Vordergründig werden die US-Marshalls seitens der Anstaltsleitung unterstützt, doch es häufen sich Ungereimtheiten und zudem wird Ihnen die Einsicht in die Personalakten verwehrt; so groß ist die Kooperation also nicht. Die Atmosphäre auf Shutter Island stellt sich zunehmend bedrohlich dar und Dennis Lehane verbindet vermeintlich dunkle Intensionen der leitenden Mitarbeiter mit aufkommenden Naturgewalten, welche eine Abreise der US-Marshals unmöglich machen. Die erwartete Fähre kann aufgrund einer Sturmflut nicht anlegen, sodass Teddy und sein Kollege auf der Insel bleiben müssen, wo sie in der Unterkunft der Pfleger einquartiert werden, ein Punkt, der noch an Bedeutung gewinnen wird.

Während der wütenden Urgewalt kristallisiert sich zudem ein Aufstand der Insassen in Block C, den Teddy und Chuck nutzen, um einen bisher verwehrten Blick in diesen Gebäudekomplex zu werfen. Dabei müssen sie sich nicht nur vor den Sicherheitsmitarbeitern hüten sondern insbesondere auch vor den entlaufenen Gefangenen. Die Ereignisse spitzen sich zu, als Chuck verschwindet und Teddy auf sich alleine gestellt ist. Ein auf der Insel befindlicher Leuchtturm erregte bereits zuvor Teddys Aufmerksamkeit. Angeblich sollen in diesem illegale Menschenversuche an den Patienten durchgeführt werden. Findet er dort Patient 67? Der Weg dort hin, ist für ihn ein Weg, der eine einfache Rückkehr ausschließt!

Dennis Lehane schrieb bereits mit Mystic River einen spannungsgeladenen Pageturner. Shutter Island hat diesen jedoch noch übertroffen. Die Geschichte um US-Marshall Teddy Daniels ist wie ein Sog! Lehane spielt mit den Spekulationen des Lesers wie ein Varietékünstler, so dass sich laufend neue Fragen ergeben, man geschlossene Theorien verwirft und neue kreiert. Dabei las sich Shutter Island wie ein Buch, nachdem ich mich lange gesehnt hatte. Es war die perfekte Mischung aus verschiedenen Subgenres, wodurch es mein Jahreshighlight 2017 ist!

Fazit: Egal, was man denkt über die Geschichte zu wissen: Lest das Buch! Ich bin sehr froh, dass mich das Themenspezial dazu gebracht hat. Danke für den Anstoß, Christina, Gunnar und Andy! Den Film habe ich im Nachhinein übrigens auch noch gesehen.
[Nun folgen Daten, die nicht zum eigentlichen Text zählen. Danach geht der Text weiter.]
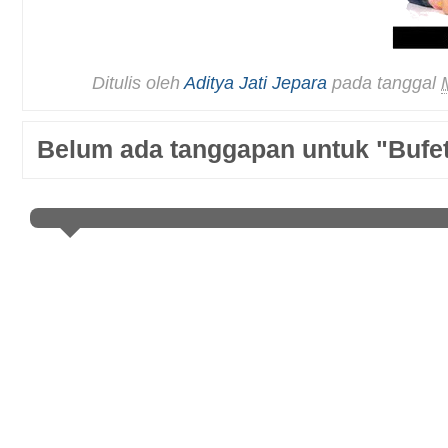
Ditulis oleh
Aditya Jati Jepara
pada tanggal
Belum ada tanggapan untuk "Bufet 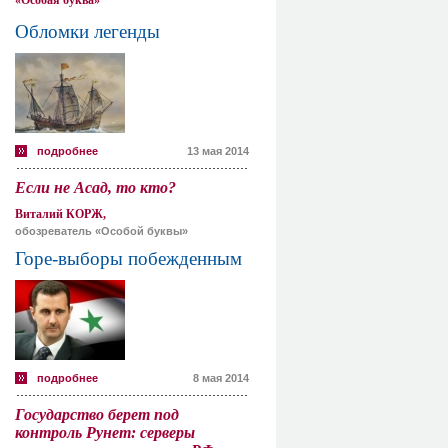
«Особая буква»
Обломки легенды
подробнее
13 мая 2014
Если не Асад, то кто?
Виталий КОРЖ,
обозреватель «Особой буквы»
Горе-выборы побежденным
подробнее
8 мая 2014
Государство берет под
контроль Рунет: серверы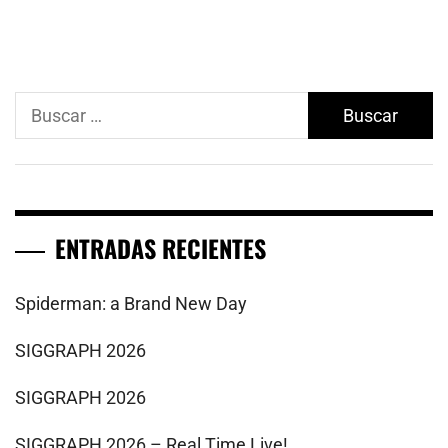
Buscar:
ENTRADAS RECIENTES
Spiderman: a Brand New Day
SIGGRAPH 2026
SIGGRAPH 2026
SIGGRAPH 2026 – Real Time Live!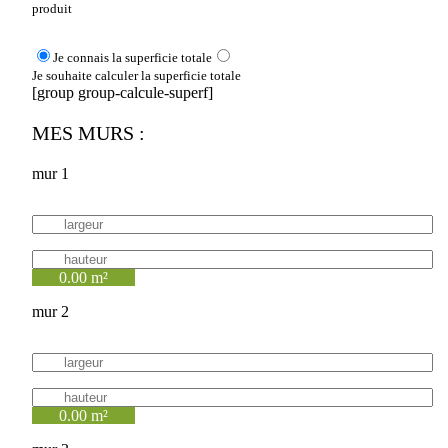
produit
Je connais la superficie totale
Je souhaite calculer la superficie totale
[group group-calcule-superf]
MES MURS :
mur 1
0.00 m²
mur 2
0.00 m²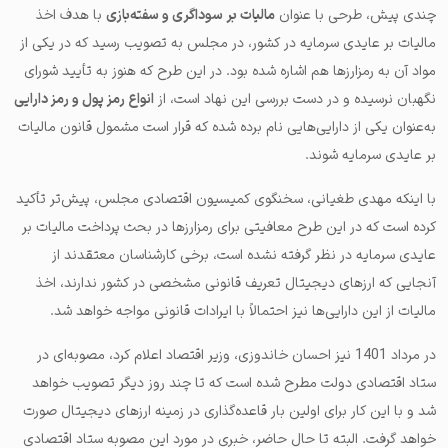
چندی پیش، طرحی با‌ عنوان
مالیات بر سوداگری و سفته‌بازی
با هدف اخذ
مالیات بر عایدی سرمایه در کشور، در مجلس به تصویب رسید که در یکی از
مواد آن به رمزارزها هم اشاره شده بود. در این طرح که هنوز به تأیید شورای
نگهبان نرسیده و در دست بررسی این نهاد است، از
انواع رمز پول و رمز دارایی
به‌عنوان یکی از دارایی‌هایی نام برده شده که قرار است مشمول قانون مالیات
بر عایدی سرمایه شوند.
با اینکه مهدی طغیانی، سخنگوی کمیسیون اقتصادی مجلس، پیش‌تر تأکید
کرده است که در این طرح معافیتی برای رمزارزها در بحث پرداخت مالیات بر
عایدی سرمایه در نظر گرفته نشده است، برخی کارشناسان معتقدند از
آنجایی که ارزهای دیجیتال تعریف قانونی مشخصی در کشور ندارند، اخذ
مالیات از این دارایی‌ها نیز احتمالاً با ایرادات قانونی مواجه خواهد شد.
در مرداد 1401 نیز احسان خاندوزی، وزیر اقتصاد اعلام کرد، مصوبه‌ای در
ستاد اقتصادی دولت مطرح شده است که تا چند روز دیگر تصویب خواهد
شد و با این کار برای اولین بار قاعده‌گذاری در زمینه ارزهای دیجیتال صورت
خواهد گرفت. البته تا حال حاضر، خبری در مورد این مصوبه‌ ستاد اقتصادی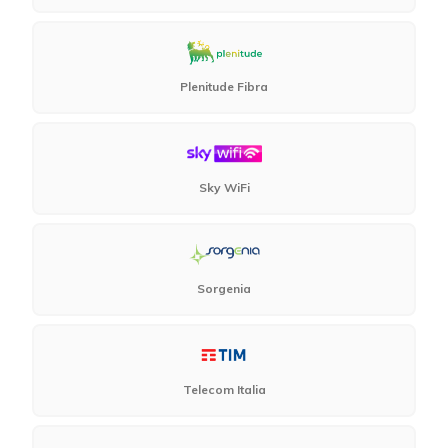
Plenitude Fibra
Sky WiFi
Sorgenia
Telecom Italia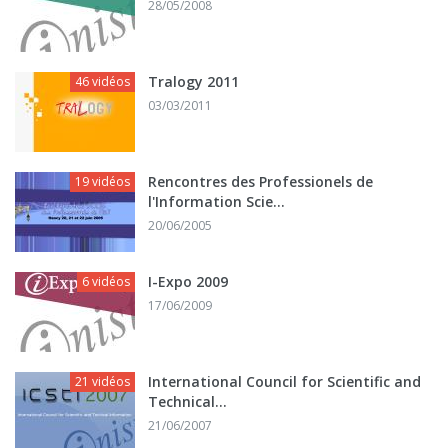
28/05/2008
Tralogy 2011
46 vidéos
03/03/2011
Rencontres des Professionels de
19 vidéos
l'Information Scie...
20/06/2005
I-Expo 2009
6 vidéos
17/06/2009
International Council for Scientific and
21 vidéos
Technical...
21/06/2007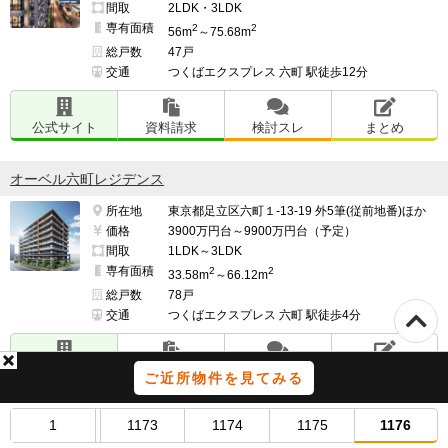
https://e-ma.co/q2FKk
間取
2LDK・3LDK
専有面積
2
2
56m
～75.68m
総戸数
47戸
交通
つくばエクスプレス 六町 駅徒歩12分
公式サイト
資料請求
検討スレ
まとめ
オーベル六町レジデンス
所在地
東京都足立区六町１-13-19 外5筆(従前地番)ほか
価格
3900万円台～9900万円台（予定）
間取
1LDK～3LDK
専有面積
2
2
33.58m
～66.12m
総戸数
78戸
交通
つくばエクスプレス 六町 駅徒歩4分
公式サイト
資料請求
検討スレ
まとめ
ご近所物件を見てみる
ヴェレーナ中浦和
1
1173
1174
1175
1176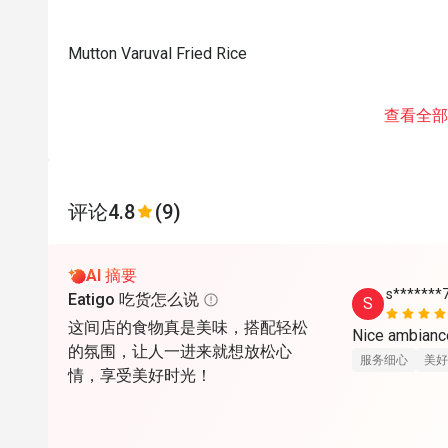
Mutton Varuval Fried Rice
查看全部
评论
4.8
(9)
AI 摘要
s*******
Eatigo 吃货怎么说
S
这间店的食物真是美味，搭配轻松
的氛围，让人一进来就想放松心
服务细心
美好
情，享受美好时光！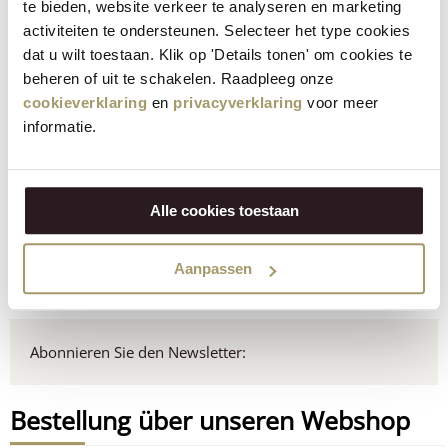
Tisch?
te bieden, website verkeer te analyseren en marketing
activiteiten te ondersteunen. Selecteer het type cookies
18 May 2026
dat u wilt toestaan. Klik op 'Details tonen' om cookies te
Stimmen Sie jetzt für das Bio Produkt des Jahres
beheren of uit te schakelen. Raadpleeg onze
2026
cookieverklaring
en
privacyverklaring
voor meer
29 Apr 2026
informatie.
Muttertagsgerichte: 7 Rezepte, um Ihre Mutter zu
verwöhnen
16 Apr 2026
Alle cookies toestaan
Neu: Henri Willig Geschmackstest
Aanpassen
30 Mar 2026
Abonnieren Sie den Newsletter:
Bestellung über unseren Webshop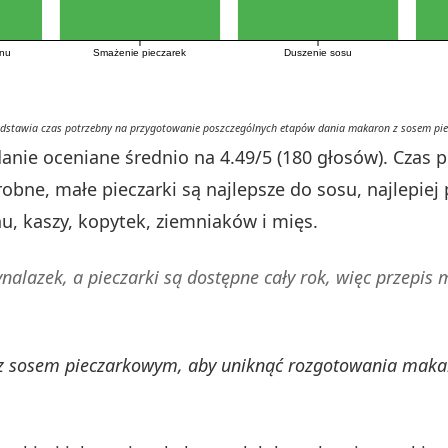
onu
Smażenie pieczarek
Duszenie sosu
edstawia czas potrzebny na przygotowanie poszczególnych etapów dania makaron z sosem pi
nie oceniane średnio na 4.49/5 (180 głosów). Czas 
bne, małe pieczarki są najlepsze do sosu, najlepiej p
u, kaszy, kopytek, ziemniaków i mięs.
nalazek, a pieczarki są dostępne cały rok, więc przepis 
z sosem pieczarkowym, aby uniknąć rozgotowania makaro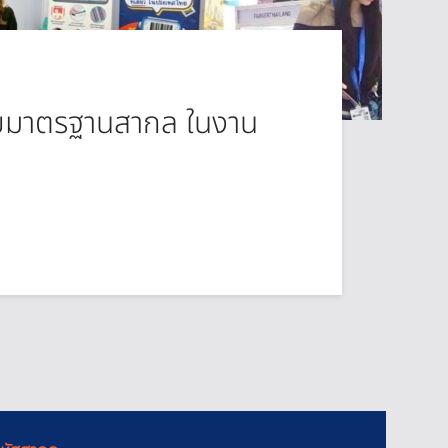
วยมาตรฐานสากล ในงาน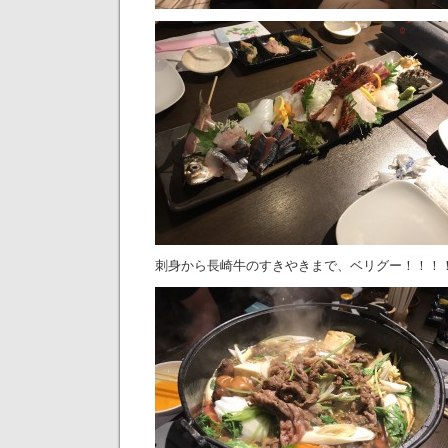
刺身から長崎牛のすきやきまで、ベリグー！！！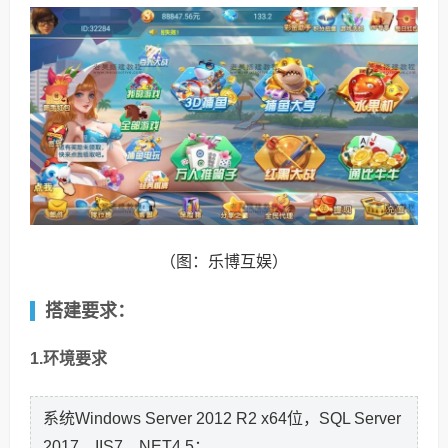
（图：乐博互娱）
搭建要求：
1.环境要求
系统Windows Server 2012 R2 x64位，SQL Server
2017，IIS7，NET4.5；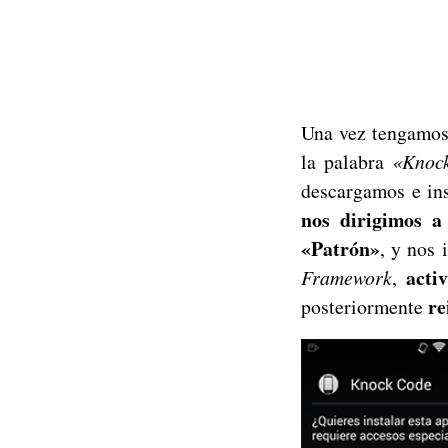
Una vez tengamo
la palabra
«Knoc
descargamos e ins
nos dirigimos a
«Patrón»
, y nos 
acti
Framework
,
re
posteriormente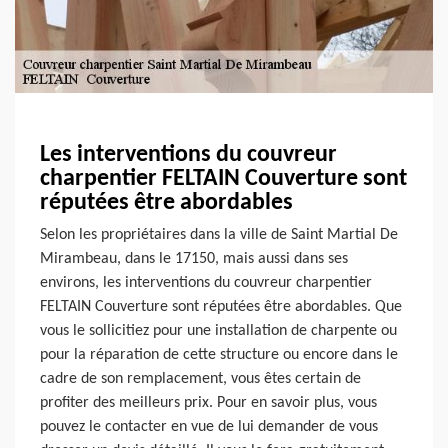
Les interventions du couvreur
charpentier FELTAIN Couverture sont
réputées être abordables
Selon les propriétaires dans la ville de Saint Martial De
Mirambeau, dans le 17150, mais aussi dans ses
environs, les interventions du couvreur charpentier
FELTAIN Couverture sont réputées être abordables. Que
vous le sollicitiez pour une installation de charpente ou
pour la réparation de cette structure ou encore dans le
cadre de son remplacement, vous êtes certain de
profiter des meilleurs prix. Pour en savoir plus, vous
pouvez le contacter en vue de lui demander de vous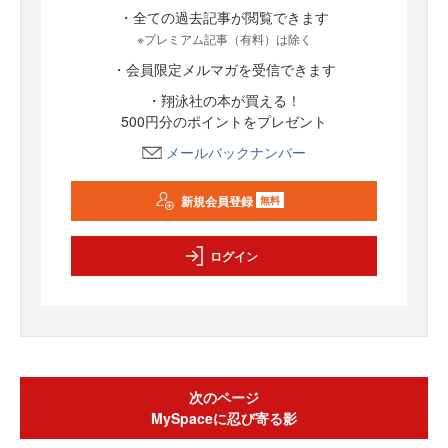
・全ての過去記事が閲覧できます
※プレミアム記事（有料）は除く
・会員限定メルマガを受信できます
・翔泳社の本が買える！
500円分のポイントをプレゼント
メールバックナンバー
新規会員登録
無料
ログイン
次のページ
MySpaceに忍び寄る影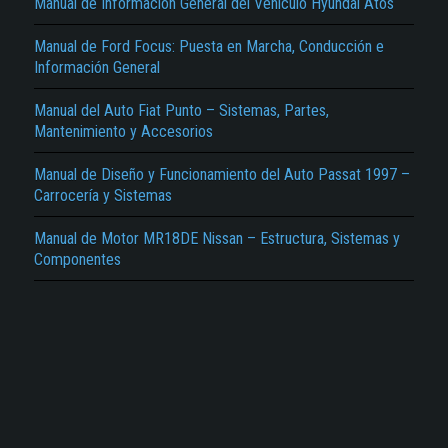
Manual de Información General del Vehículo Hyundai Atos
Manual de Ford Focus: Puesta en Marcha, Conducción e
Información General
Manual del Auto Fiat Punto – Sistemas, Partes,
Mantenimiento y Accesorios
Manual de Diseño y Funcionamiento del Auto Passat 1997 –
Carrocería y Sistemas
Manual de Motor MR18DE Nissan – Estructura, Sistemas y
Componentes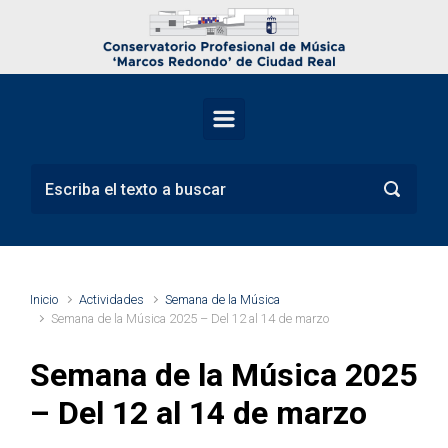
Saltar al contenido principal
Inicio
Actividades
Semana de la Música
Semana de la Música 2025 – Del 12 al 14 de marzo
Semana de la Música 2025
– Del 12 al 14 de marzo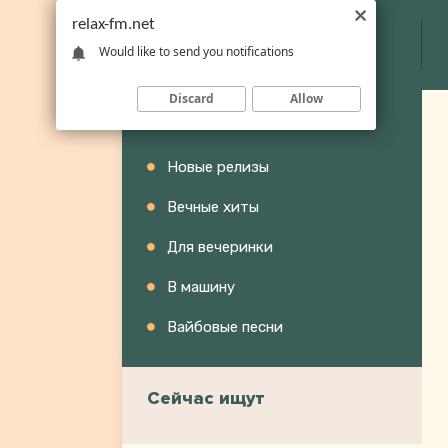
relax-fm.net
Would like to send you notifications
Discard
Allow
Категории
Новые релизы
Вечные хиты
Для вечеринки
В машину
Вайбовые песни
Сейчас ищут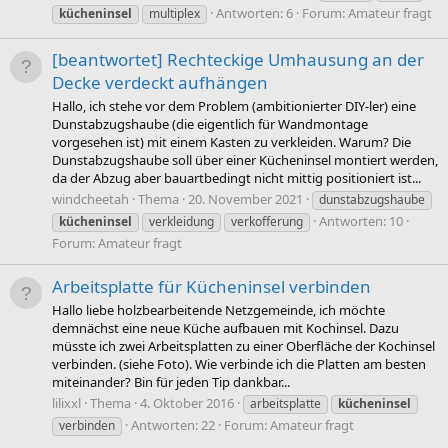
Antworten: 6
Forum:
Amateur fragt
kücheninsel
multiplex
[beantwortet] Rechteckige Umhausung an der
Decke verdeckt aufhängen
Hallo, ich stehe vor dem Problem (ambitionierter DIY-ler) eine
Dunstabzugshaube (die eigentlich für Wandmontage
vorgesehen ist) mit einem Kasten zu verkleiden. Warum? Die
Dunstabzugshaube soll über einer Kücheninsel montiert werden,
da der Abzug aber bauartbedingt nicht mittig positioniert ist...
windcheetah
Thema
20. November 2021
dunstabzugshaube
Antworten: 10
kücheninsel
verkleidung
verkofferung
Forum:
Amateur fragt
Arbeitsplatte für Kücheninsel verbinden
Hallo liebe holzbearbeitende Netzgemeinde, ich möchte
demnächst eine neue Küche aufbauen mit Kochinsel. Dazu
müsste ich zwei Arbeitsplatten zu einer Oberfläche der Kochinsel
verbinden. (siehe Foto). Wie verbinde ich die Platten am besten
miteinander? Bin für jeden Tip dankbar...
lilixxl
Thema
4. Oktober 2016
arbeitsplatte
kücheninsel
Antworten: 22
Forum:
Amateur fragt
verbinden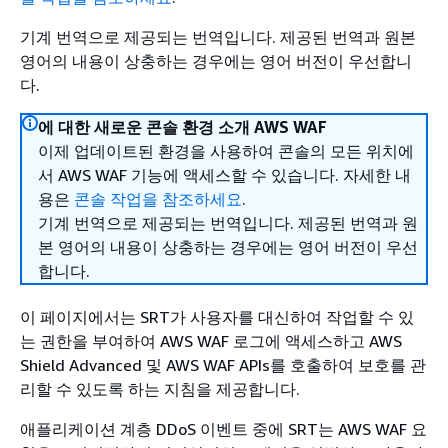
기계 번역으로 제공되는 번역입니다. 제공된 번역과 원본
영어의 내용이 상충하는 경우에는 영어 버전이 우선합니
다.
에 대한 새로운 콘솔 환경 소개 AWS WAF
이제 업데이트된 환경을 사용하여 콘솔의 모든 위치에
서 AWS WAF 기능에 액세스할 수 있습니다. 자세한 내
용은
콘솔 작업을 참조하세요
.
기계 번역으로 제공되는 번역입니다. 제공된 번역과 원
본 영어의 내용이 상충하는 경우에는 영어 버전이 우선
합니다.
이 페이지에서는 SRT가 사용자를 대신하여 작업할 수 있
는 권한을 부여하여 AWS WAF 로그에 액세스하고 AWS
Shield Advanced 및 AWS WAF APIs를 호출하여 보호를 관
리할 수 있도록 하는 지침을 제공합니다.
애플리케이션 계층 DDoS 이벤트 중에 SRT는 AWS WAF 요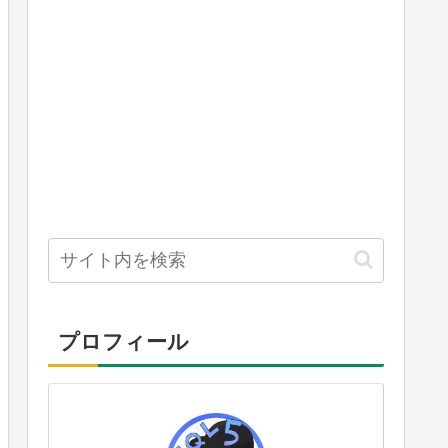
プロフィール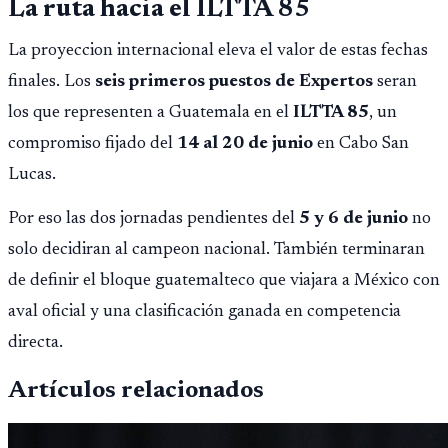
La ruta hacia el ILTTA 85
La proyeccion internacional eleva el valor de estas fechas
finales. Los
seis primeros puestos de Expertos
seran
los que representen a Guatemala en el
ILTTA 85
, un
compromiso fijado del
14 al 20 de junio
en Cabo San
Lucas.
Por eso las dos jornadas pendientes del
5 y 6 de junio
no
solo decidiran al campeon nacional. También terminaran
de definir el bloque guatemalteco que viajara a México con
aval oficial y una clasificación ganada en competencia
directa.
Artículos relacionados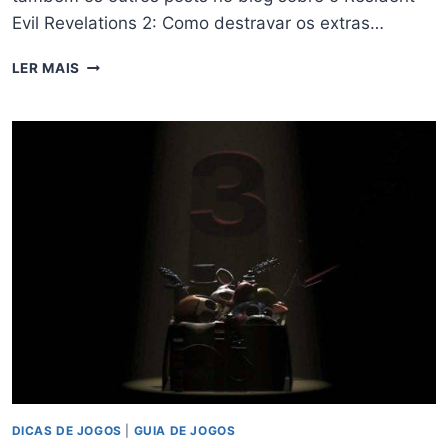
Evil Revelations 2: Como destravar os extras…
RESIDENT
LER MAIS
EVIL
REVELATIONS
2
–
DICAS
E
TRUQUES
DICAS DE JOGOS
|
GUIA DE JOGOS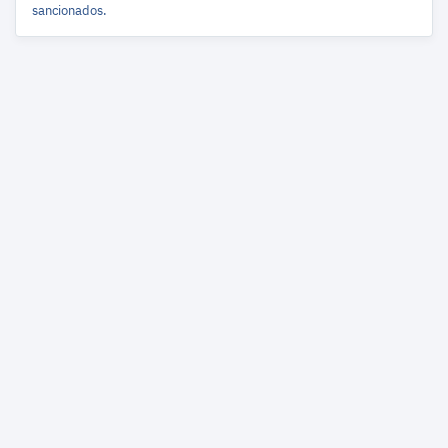
sancionados.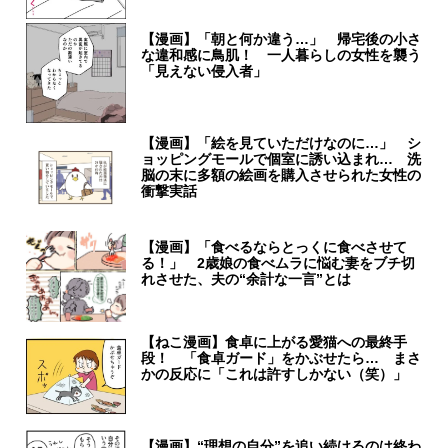
【漫画】「朝と何か違う…」 帰宅後の小さ
な違和感に鳥肌！ 一人暮らしの女性を襲う
「見えない侵入者」
【漫画】「絵を見ていただけなのに…」 シ
ョッピングモールで個室に誘い込まれ… 洗
脳の末に多額の絵画を購入させられた女性の
衝撃実話
【漫画】「食べるならとっくに食べさせて
る！」 2歳娘の食べムラに悩む妻をブチ切
れさせた、夫の“余計な一言”とは
【ねこ漫画】食卓に上がる愛猫への最終手
段！ 「食卓ガード」をかぶせたら… まさ
かの反応に「これは許すしかない（笑）」
【漫画】“理想の自分”を追い続けるのは終わ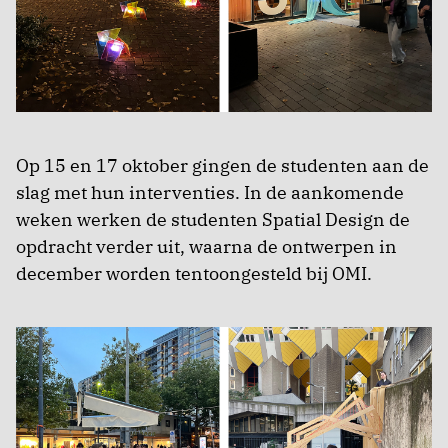
Op 15 en 17 oktober gingen de studenten aan de
slag met hun interventies. In de aankomende
weken werken de studenten Spatial Design de
opdracht verder uit, waarna de ontwerpen in
december worden tentoongesteld bij OMI.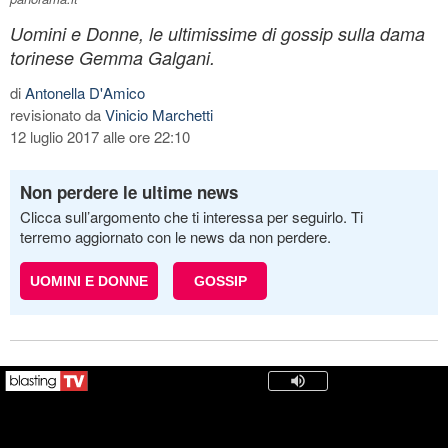
Uomini e Donne, le ultimissime di gossip sulla dama
torinese Gemma Galgani.
di
Antonella D'Amico
revisionato da
Vinicio Marchetti
12 luglio 2017 alle ore 22:10
Non perdere le ultime news
Clicca sull’argomento che ti interessa per seguirlo. Ti
terremo aggiornato con le news da non perdere.
UOMINI E DONNE
GOSSIP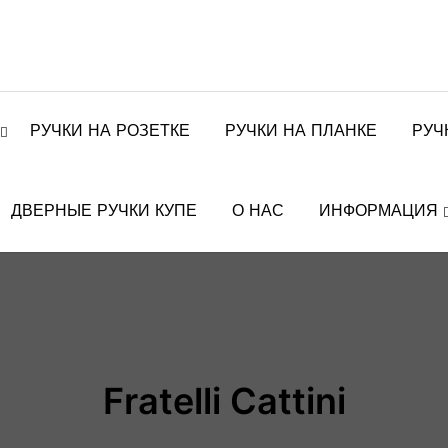
РУЧКИ НА РОЗЕТКЕ
РУЧКИ НА ПЛАНКЕ
РУЧ
ДВЕРНЫЕ РУЧКИ КУПЕ
О НАС
ИНФОРМАЦИЯ
Fratelli Cattini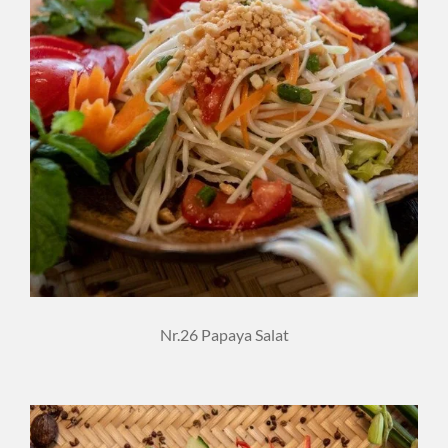
Nr.26 Papaya Salat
Er wurde 2010 hervorragend von dem New Yorker Regisseur Martin Scorsese verfilmt, in den Hauptrollen Leonardo DiCaprio und Ben Kingsley. Doch lest das Buch (zuerst)!

 

 

Shutter Island | Erschienen erstmals 2004 bei Ullstein
Die aktuelle Taschenbuchausgabe ist eine Neuübersetzung und erschien am 25. November 2015 bei Diogenes
ISBN 978-3-257-24335-2
432 Seiten | 12.- Euro
Bibliographische Angaben & Leseprobe

Diese Rezension erscheint im Rahmen unserer Blogkooperative Insel-Spezial.

Weiterlesen: Noras Rezensionen zu den Romanen Mystic River, The Drop und In der Nacht von Dennis Lehane.

2 Replies to “Dennis Lehane | Shutter Island”

  1. Hat dies auf Die dunklen Felle rebloggt und kommentierte:
    Auch geliebte Traditionen enden irgendwann – so wie das gemeinsame Spezial mit Kaliber.17, denn hier kommt schon die letzte Rezension.
    Hier hat Nora eine Lücke in ihrem Krimikanon geschlossen und ist begeistert. Und auch ich möchte mich der Empfehlung anschließen – Shutter Island lohnt sich!

  2. Ich liebe Dennis Lehane und ich liebes dieses Buch von ihm!
    Gebe auch jedem den Tipp: Lest dieses Buch!

    Die filmische Umsetzung find ich aber auch sehr super gemacht!